• **EXTRACT PROVIDED**:
+++

I thought this whole project was just one massive safety violation? Even just one person getting a heart attack in there and you've got a problem, because emergency services literally cannot get in there, when there's other cars in the tunnel. A single fire and that tunnel is filled with smoke.

We didn't start building tunnels in a decent size and with energency exits, because we were all dumbasses. It didn't take the 'genius' of an Elon Musk to recognize that we could just hack a tiny hole into the wall. The guy is just able to build a death trap, because apparently laws are optional and human lives expendable, if you've just got the money.

[–] kandoh@reddthat.com 24 points 8 months ago (1 children)

It did it's job of shutting down public transit projects

[–] billhicksghost@beehaw.org 4 points 8 months ago

You understand Elon Musk better than most of Journalism.

"Why was commmunism so blind to it's flaws?" Have you paid attention to our society & capitalism lately?

[–] admiralteal@kbin.social 22 points 8 months ago* (last edited 8 months ago) (1 children)

Man, I keep getting this incredibly Mandela-effect like feeling that this entire Vegas tunnel project was something I made up.

Glad to see news that it wasn't. The idea is just so colossally and obviously stupid compared to actual transit investment that it really FEELS like something a lefty type would've made up as a hypothetical to illuminate the kind of idiotic shit happens in American urban planning.

[–] Ephera@lemmy.ml 23 points 8 months ago (1 children)

Well, I've heard the theory that Musk made this project up, because the city wanted to build like a proper subway or something. He didn't need this ridiculous tunnel to actually work. He just needed to derail (pun intended) the sensible infrastructure project, so he could sell more shoddy cars.

[–] scrubbles@poptalk.scrubbles.tech 19 points 8 months ago

Yup, he did the same with Cali HSR. Even most current day negative statements about it are just parroted about things he said years ago. "It's too expensive", "it is going over it's timelines", "no one will use it".

Which, newsflash to people saying that, all major infrastructure projects have that said about them. Look at the Chunnel now, or most suspension bridges and tunnels in the US. They always go over budget, they are always delayed, only some people think they're useful, but after they're built people think "how did we ever live without this?"

+++

• **EXERCISE REQUIREMENTS**:
**A)** Repeat the stretch of the Vegas tunnel thread from "I thought this" through "filled with smoke.", swapping "heart attack" for "stroke".
**B)** In the Vegas tunnel thread, which three statements about Cali HSR does one commenter say people are still parroting from things Musk said years ago?

• **PROVIDED RECORDS**:
+++

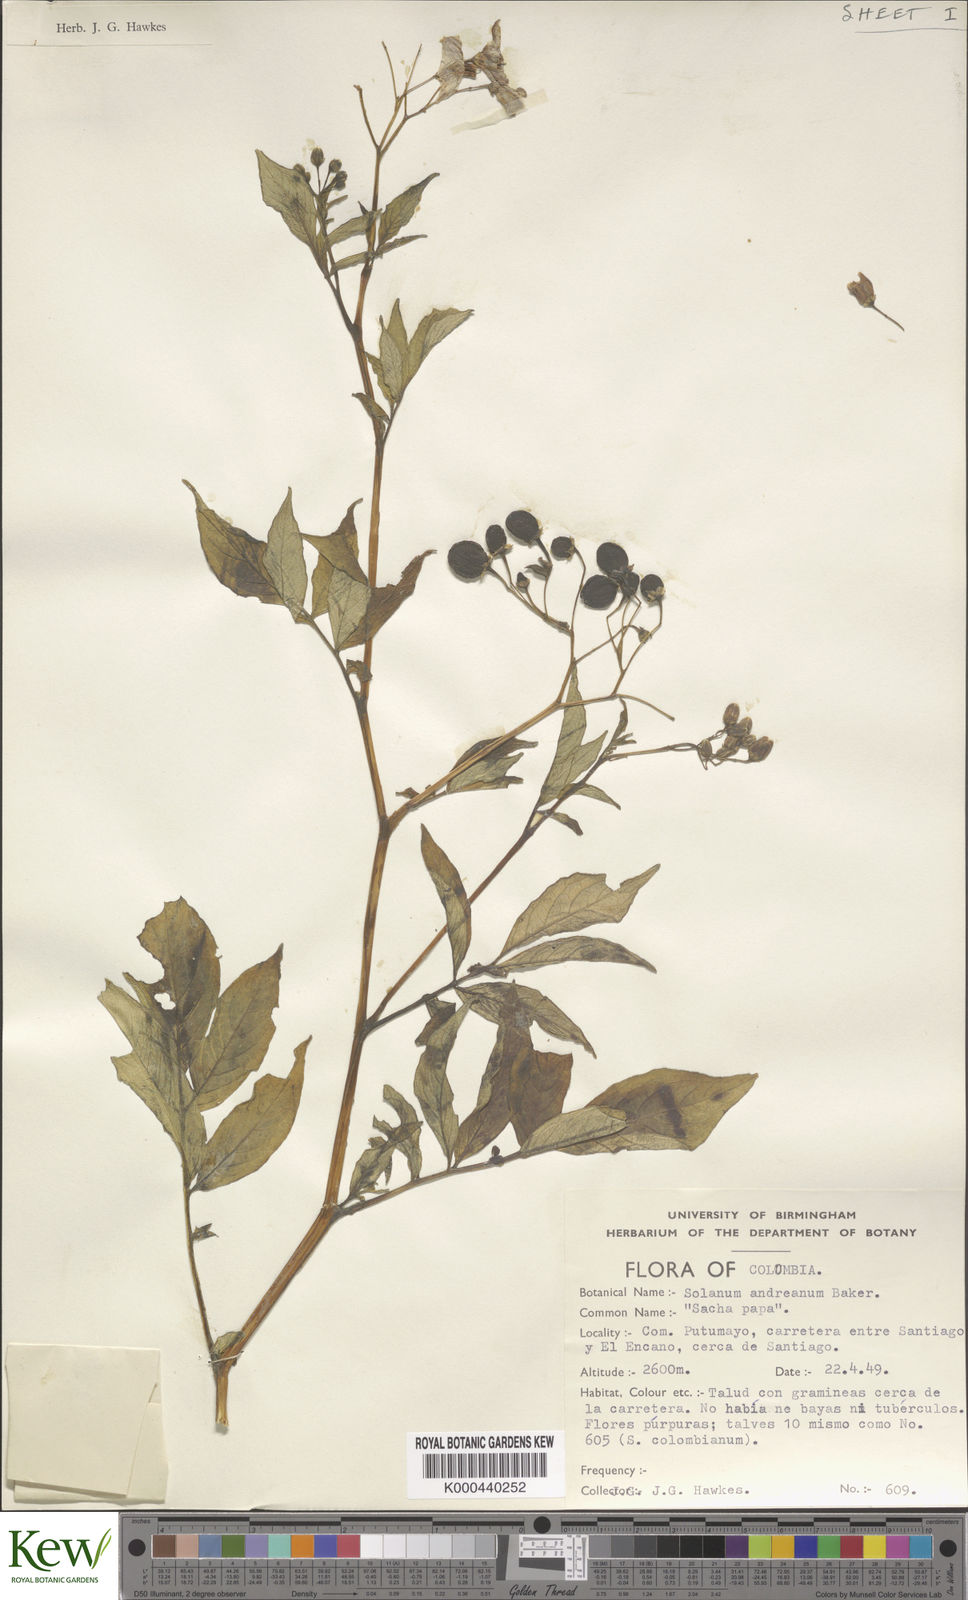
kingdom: Plantae
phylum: Tracheophyta
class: Magnoliopsida
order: Solanales
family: Solanaceae
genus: Solanum
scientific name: Solanum andreanum
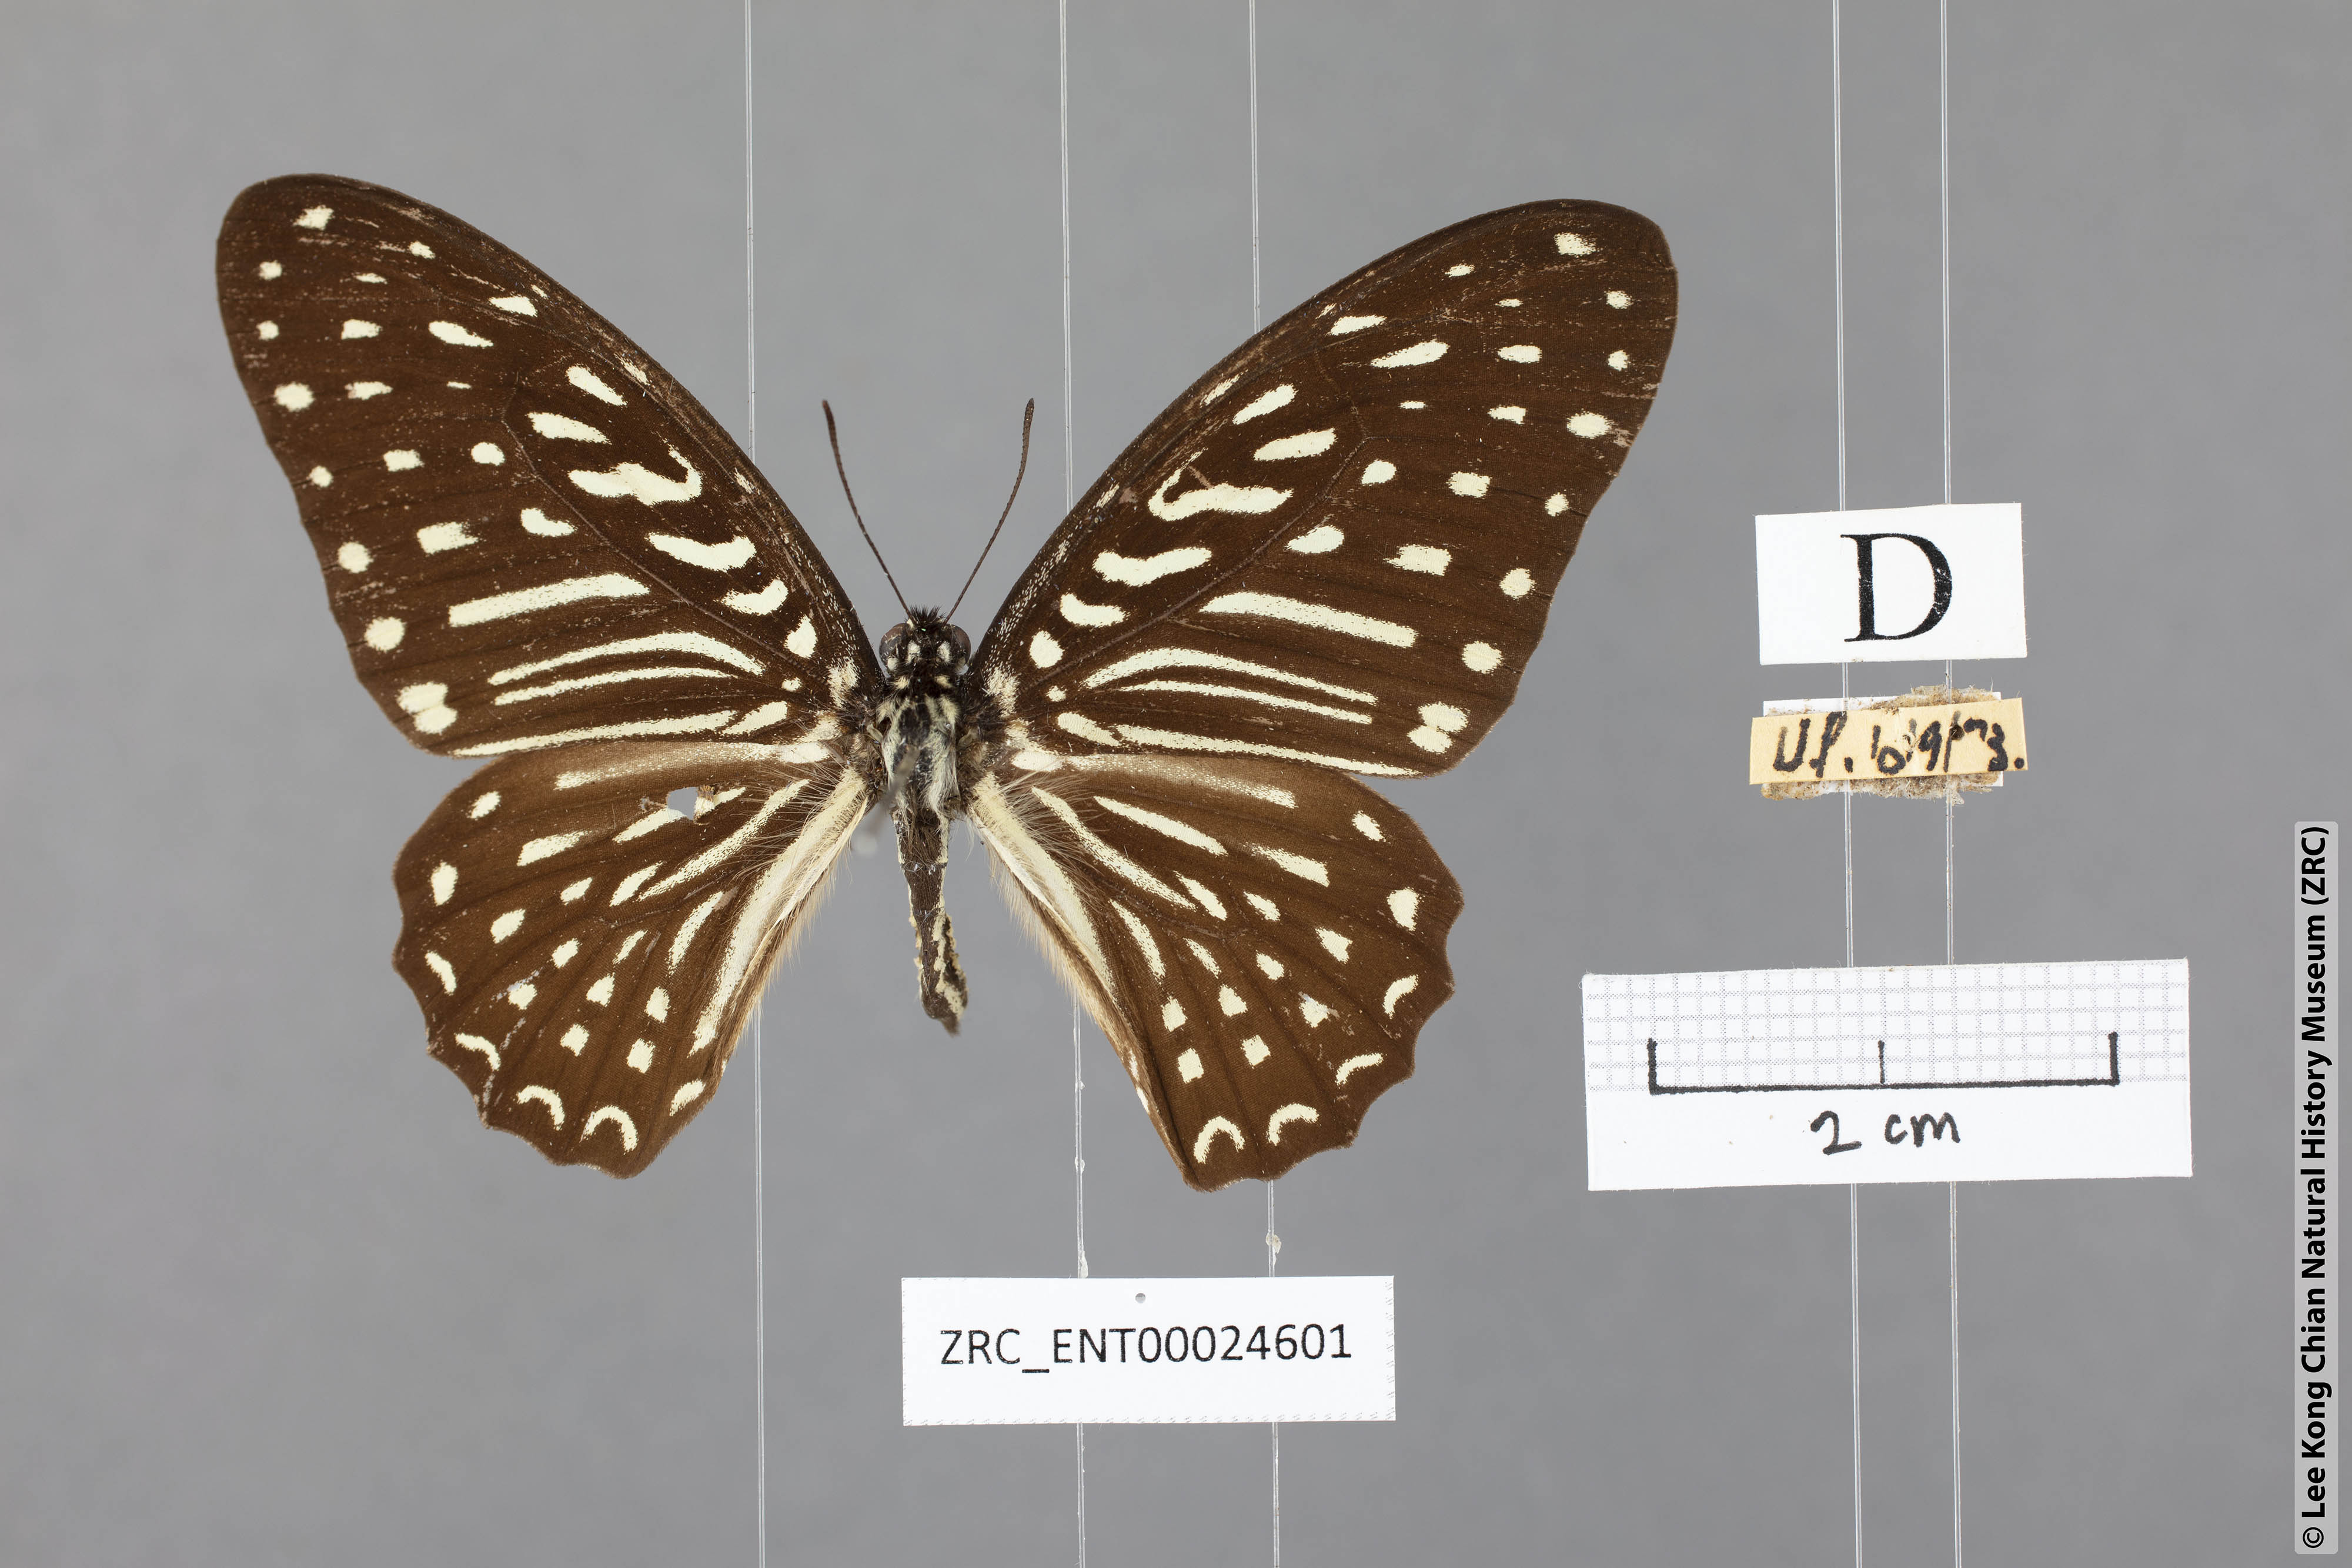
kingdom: Animalia
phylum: Arthropoda
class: Insecta
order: Lepidoptera
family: Papilionidae
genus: Graphium
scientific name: Graphium megarus
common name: Spotted zebra
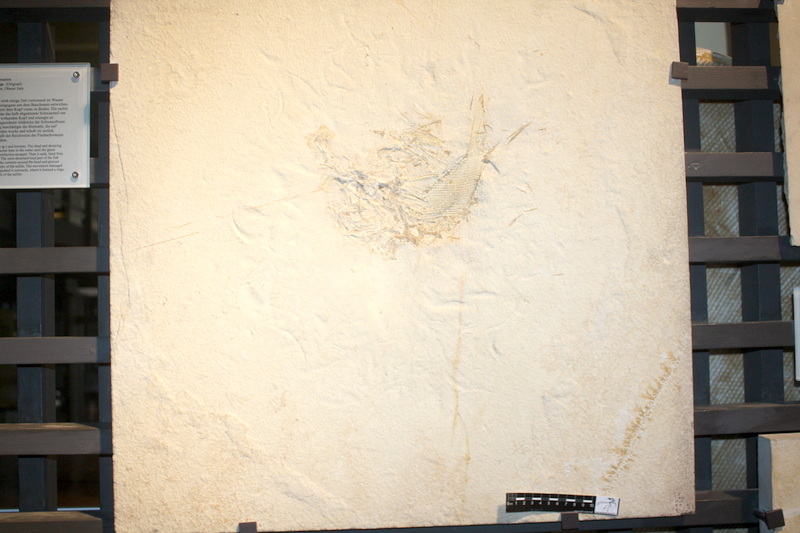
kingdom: Animalia
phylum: Chordata
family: Ophiopsiellidae
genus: Ophiopsiella
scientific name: Ophiopsiella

+++

• **RESPONSES BY TASK**:
**A)**
I thought this whole project was just one massive safety violation? Even just one person getting a stroke in there and you've got a problem, because emergency services literally cannot get in there, when there's other cars in the tunnel. A single fire and that tunnel is filled with smoke.

**B)** "It's too expensive", "it is going over it's timelines", and "no one will use it".